(Given entries)

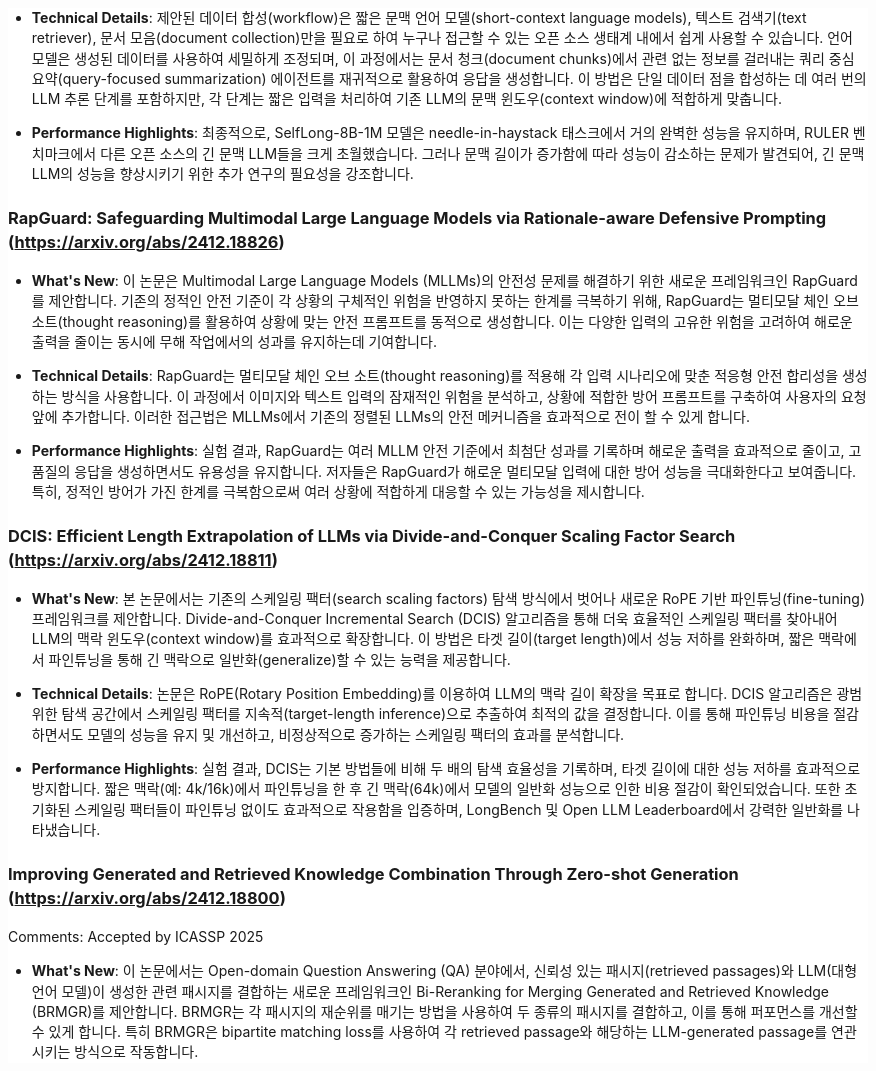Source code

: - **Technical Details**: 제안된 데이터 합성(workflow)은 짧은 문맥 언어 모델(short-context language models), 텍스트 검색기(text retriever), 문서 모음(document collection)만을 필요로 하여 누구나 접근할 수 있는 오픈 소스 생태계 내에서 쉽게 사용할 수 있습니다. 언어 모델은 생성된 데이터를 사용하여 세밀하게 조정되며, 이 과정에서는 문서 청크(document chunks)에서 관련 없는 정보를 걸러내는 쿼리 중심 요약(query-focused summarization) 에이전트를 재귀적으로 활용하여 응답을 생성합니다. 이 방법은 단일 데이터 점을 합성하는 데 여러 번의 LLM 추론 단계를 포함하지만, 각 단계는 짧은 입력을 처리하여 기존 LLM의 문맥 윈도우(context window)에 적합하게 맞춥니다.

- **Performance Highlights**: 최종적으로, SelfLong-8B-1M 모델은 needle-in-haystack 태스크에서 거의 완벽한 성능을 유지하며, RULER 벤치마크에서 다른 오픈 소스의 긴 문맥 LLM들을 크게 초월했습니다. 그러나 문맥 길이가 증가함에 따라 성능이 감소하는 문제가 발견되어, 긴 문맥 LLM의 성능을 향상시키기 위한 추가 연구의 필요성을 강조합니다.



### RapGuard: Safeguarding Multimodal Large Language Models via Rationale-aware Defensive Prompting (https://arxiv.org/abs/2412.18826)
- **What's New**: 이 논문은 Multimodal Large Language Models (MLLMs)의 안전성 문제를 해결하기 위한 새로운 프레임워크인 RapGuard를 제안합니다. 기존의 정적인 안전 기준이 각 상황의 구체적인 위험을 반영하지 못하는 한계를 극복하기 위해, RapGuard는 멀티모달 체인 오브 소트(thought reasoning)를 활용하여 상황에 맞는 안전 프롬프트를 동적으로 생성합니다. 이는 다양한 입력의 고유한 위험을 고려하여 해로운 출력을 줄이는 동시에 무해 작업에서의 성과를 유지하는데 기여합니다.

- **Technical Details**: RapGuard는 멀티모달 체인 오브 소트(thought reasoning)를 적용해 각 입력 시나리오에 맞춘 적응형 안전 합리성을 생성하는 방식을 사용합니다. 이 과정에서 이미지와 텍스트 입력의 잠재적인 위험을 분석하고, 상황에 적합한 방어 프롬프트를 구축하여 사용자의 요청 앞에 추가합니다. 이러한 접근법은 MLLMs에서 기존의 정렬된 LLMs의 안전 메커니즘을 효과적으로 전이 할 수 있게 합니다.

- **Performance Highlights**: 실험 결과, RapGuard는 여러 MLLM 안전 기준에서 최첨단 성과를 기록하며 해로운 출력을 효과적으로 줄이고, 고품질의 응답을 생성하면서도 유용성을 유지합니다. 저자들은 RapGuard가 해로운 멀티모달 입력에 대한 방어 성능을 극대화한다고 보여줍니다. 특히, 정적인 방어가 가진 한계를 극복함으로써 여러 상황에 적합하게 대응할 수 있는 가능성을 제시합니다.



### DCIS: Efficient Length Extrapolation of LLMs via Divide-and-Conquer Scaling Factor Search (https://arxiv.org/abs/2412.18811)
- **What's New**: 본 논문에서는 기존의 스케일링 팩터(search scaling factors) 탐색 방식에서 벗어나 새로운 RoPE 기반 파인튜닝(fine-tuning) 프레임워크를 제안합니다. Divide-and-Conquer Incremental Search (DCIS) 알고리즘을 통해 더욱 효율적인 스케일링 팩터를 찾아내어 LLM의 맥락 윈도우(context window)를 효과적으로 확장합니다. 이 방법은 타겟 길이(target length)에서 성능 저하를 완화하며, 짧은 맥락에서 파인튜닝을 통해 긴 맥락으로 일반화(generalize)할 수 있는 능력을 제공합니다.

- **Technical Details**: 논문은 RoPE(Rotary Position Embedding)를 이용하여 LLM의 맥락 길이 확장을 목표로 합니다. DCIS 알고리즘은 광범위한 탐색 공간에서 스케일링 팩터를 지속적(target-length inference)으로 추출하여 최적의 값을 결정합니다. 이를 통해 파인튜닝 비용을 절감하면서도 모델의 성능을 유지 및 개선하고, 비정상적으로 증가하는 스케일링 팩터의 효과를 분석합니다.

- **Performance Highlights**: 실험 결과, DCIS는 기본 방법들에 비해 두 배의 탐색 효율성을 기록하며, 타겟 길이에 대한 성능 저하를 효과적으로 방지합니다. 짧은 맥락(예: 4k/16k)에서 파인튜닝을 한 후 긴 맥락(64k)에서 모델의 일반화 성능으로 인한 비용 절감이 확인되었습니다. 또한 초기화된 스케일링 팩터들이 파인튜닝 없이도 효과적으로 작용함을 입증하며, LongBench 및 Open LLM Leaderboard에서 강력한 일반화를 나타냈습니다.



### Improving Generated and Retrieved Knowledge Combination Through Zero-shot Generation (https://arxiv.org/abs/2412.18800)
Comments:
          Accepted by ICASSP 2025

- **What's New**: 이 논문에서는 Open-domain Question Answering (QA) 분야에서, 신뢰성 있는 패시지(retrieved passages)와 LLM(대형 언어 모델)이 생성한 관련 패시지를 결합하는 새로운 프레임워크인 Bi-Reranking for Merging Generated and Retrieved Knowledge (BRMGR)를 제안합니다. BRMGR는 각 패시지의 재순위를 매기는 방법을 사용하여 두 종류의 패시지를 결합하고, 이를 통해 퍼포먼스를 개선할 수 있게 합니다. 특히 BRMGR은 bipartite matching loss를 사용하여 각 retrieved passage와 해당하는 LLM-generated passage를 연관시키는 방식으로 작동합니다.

(End Given entries)

Problem
Once you find the line containing "### Improving Generated", copy it and every line after it through the end of the records, exactly and nothing else.

Solution
### Improving Generated and Retrieved Knowledge Combination Through Zero-shot Generation (https://arxiv.org/abs/2412.18800)
Comments:
          Accepted by ICASSP 2025

- **What's New**: 이 논문에서는 Open-domain Question Answering (QA) 분야에서, 신뢰성 있는 패시지(retrieved passages)와 LLM(대형 언어 모델)이 생성한 관련 패시지를 결합하는 새로운 프레임워크인 Bi-Reranking for Merging Generated and Retrieved Knowledge (BRMGR)를 제안합니다. BRMGR는 각 패시지의 재순위를 매기는 방법을 사용하여 두 종류의 패시지를 결합하고, 이를 통해 퍼포먼스를 개선할 수 있게 합니다. 특히 BRMGR은 bipartite matching loss를 사용하여 각 retrieved passage와 해당하는 LLM-generated passage를 연관시키는 방식으로 작동합니다.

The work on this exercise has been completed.